Guardiamo se in costiera amalfitana e sorrentina, le aree protette da Amalfi e Sorrento, dunque nel nostro territorio, puo essere applicato il Piano Casa.
La Legge Regionale è finalizzata a incrementare il patrimonio di edilizia residenziale pubblica e privata, attraverso la riqualificazione di aree urbane degradate o esposte a particolari rischi ambientali e sociali assicurando le condizioni di salvaguardia del patrimonio storico, artistico e culturale.

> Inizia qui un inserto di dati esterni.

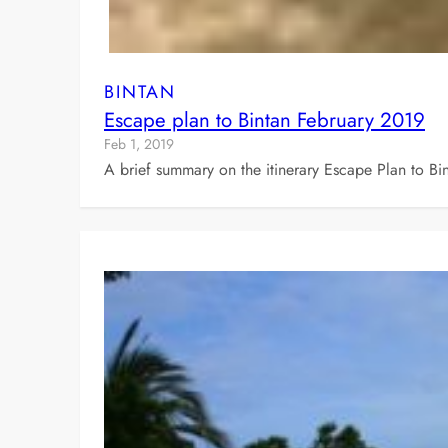
BINTAN
Escape plan to Bintan February 2019
Feb 1, 2019
A brief summary on the itinerary Escape Plan to Bi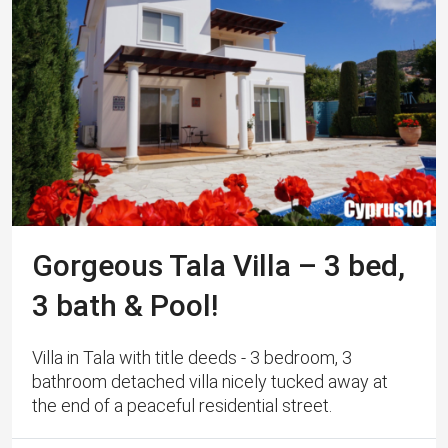
Gorgeous Tala Villa – 3 bed,
3 bath & Pool!
Villa in Tala with title deeds - 3 bedroom, 3
bathroom detached villa nicely tucked away at
the end of a peaceful residential street.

In deroga agli strumenti urbanistici vigenti, prevede l’ampliamento fino al 20% della volumetria degli edifici residenziali uni e bifamiliari, e comunque degli edifici di volumetria non superiore ai 1.000 mc. e degli edifici residenziali composti da non più di due piani fuori terra, oltre all’eventuale piano sottotetto.
Art. 3
Casi di esclusione
1. Gli interventi edilizi di cui agli articoli 4, 5 e 7 non possono essere realizzati su edifici che al momento delle presentazione della Denuncia di inizio di attività di edilizia (DIA) o della richiesta del permesso a costruire risultano:
a) realizzati in assenza o in difformità al titolo abitativo;
b) collocati all’interno di zone territoriali omogenee di cui alla lettera A) dell’articolo 2 del decreto ministeriale n.1444/1968 o ad esse assimilabili così come individuate dagli strumenti urbanistici comunali;
c) definiti di valore storico, culturale ed architettonico dalla normativa vigente, ivi compreso il decreto legislativo 22 gennaio 2004, n.42 (Codice dei beni culturali e del paesaggio, ai sensi dell’articolo 10 della legge 6 luglio 2002, n.137), dagli atti di governo del territorio o dagli strumenti urbanistici comunali e con vincolo di inedificabilità assoluta;
d) collocati nelle aree di inedificabilità assoluta ai sensi delle vigenti leggi statali e regionali, ivi compreso il decreto legislativo n.42/2004, e nelle aree sottoposte a vincoli imposti a difesa delle coste marine, lacuali, fluviali, a tutela di interessi della difesa militare e della sicurezza interna;
e) collocati in territori di riserve naturali o di parchi nazionali o regionali, nelle zone A e B, oltre i limiti imposti dalla legislazione vigente per dette aree;
f) collocati all’interno di aree dichiarate a pericolosità idraulica elevata o molto elevata, o a pericolosità geomorfologica elevata o molto elevata, dai piani di bacino di cui alla legge 18 maggio 1989, n.183 (Norme per il riassetto organizzativo e funzionale della difesa del suolo), o dalle indagini geologiche allegate agli strumenti di pianificazione territoriale, agli atti di governo del territorio o agli strumenti urbanistici generali dei comuni;
g) collocati all’interno della zona rossa di cui alla legge regionale 10 dicembre 2003, n.21 (Norme urbanistiche per i comuni rientranti nelle zone a rischio vulcanico dell’area Vesuviana).
2. Oltre che nei casi di cui al comma 1, le disposizioni di cui al comma 5 dell’articolo 7 non si applicano nelle zone agricole o nelle Aree di sviluppo industriale (ASI) e nei Piani di insediamenti produttivi (PIP).
Dopo una prima lettura dei casi di esclusione, pur non essendo un tecnico, presumo che la Legge emanata possa trovare applicazione anche sul nostro territorio.